À la recherche d’une muséographie internationale dans une nation globale
la construction du nouveau Musée national d’art contemporain de Corée du Sud dans les années 1980
DOI:
https://doi.org/10.14428/emulations.026.07Keywords:
National Museum of Art, Contemporary Art, South Korea, Identity, Nation, Olympic Games, SeoulAbstract
In the last three decades, museums around all over the world have been engaged in increasingly complex international dynamics, which partly led to renew and reinvent themselves. In South Korea also, the opening of museums to their international environment by the 1980s − along with the Seoul Asian Games (1986) and the Seoul Olympic Games (1988) − was a powerful factor that have influenced the transformation of national museum landscape. Since then, Korean museums, whose activities and programs were so far based on the national traditions and structures, have gradually begun to redefine themselves, adopting the so-called “modernist international” standards.

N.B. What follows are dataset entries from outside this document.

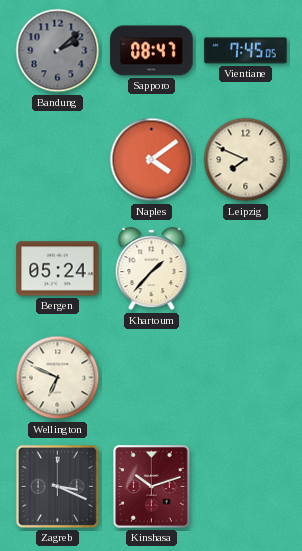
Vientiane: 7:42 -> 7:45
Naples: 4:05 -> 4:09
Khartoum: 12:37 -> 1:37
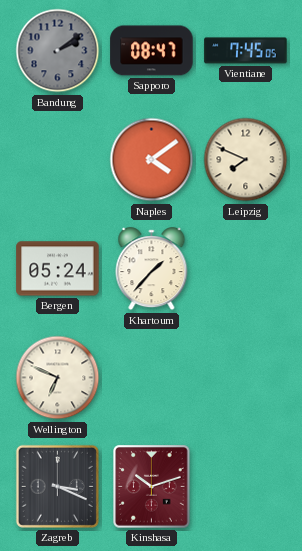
Bandung: 2:08 -> 2:09
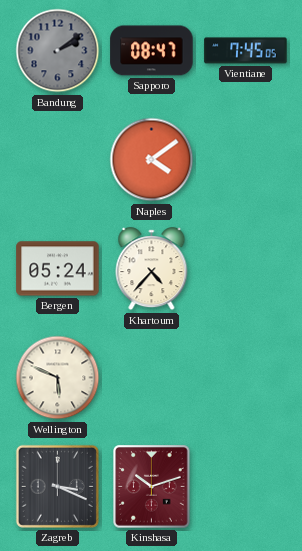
Leipzig: 7:49 -> none
Khartoum: 1:37 -> 4:37
Wellington: 6:49 -> 5:49
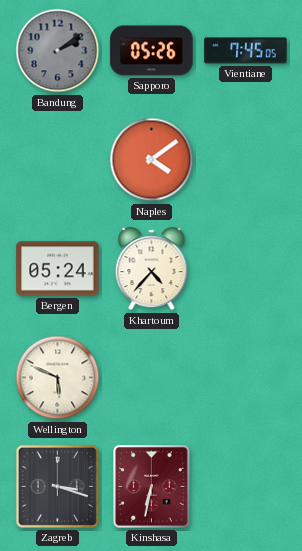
Sapporo: 08:47 -> 05:26
Zagreb: 3:19 -> 3:18
Kinshasa: 10:12 -> 6:32
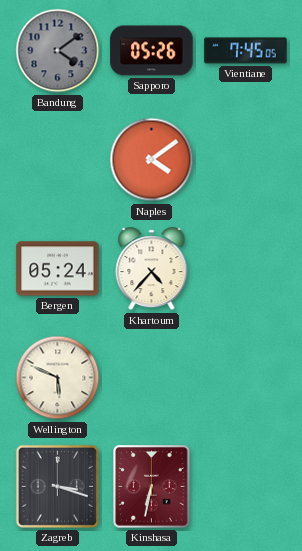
Bandung: 2:09 -> 4:09
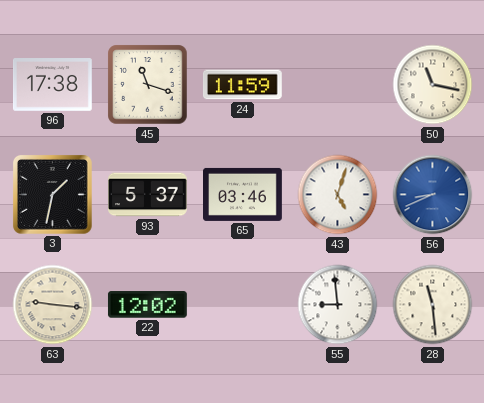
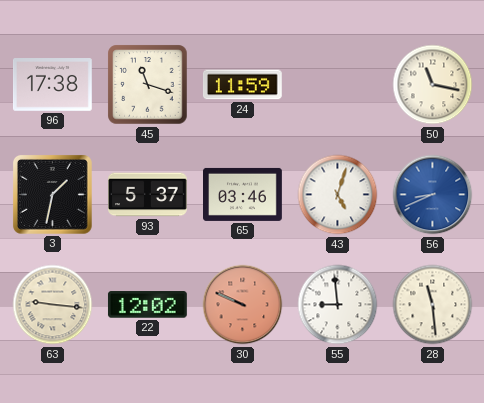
30: none -> 9:49
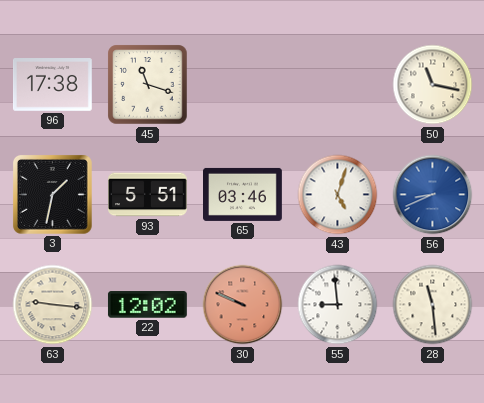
24: 11:59 -> none
93: 5:37 -> 5:51
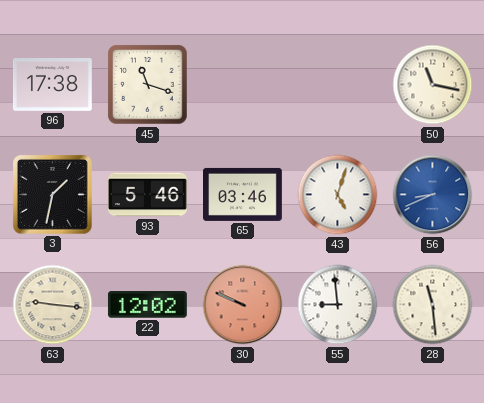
93: 5:51 -> 5:46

While this phenomenon intensifies in the current age of cultural consumption and globalization, so far, there has been very little research reported on the evolution and the identity politics of the South Korean museums in relation to the nation’s internationalization movement. Focusing on the remaking project of the National Museum of Contemporary Art of South Korea (MMCA) in the 1980s, the article highlights the dynamic interaction between the national and the international dimension of the project, participating in the symbolic re-imagination of nation as global player.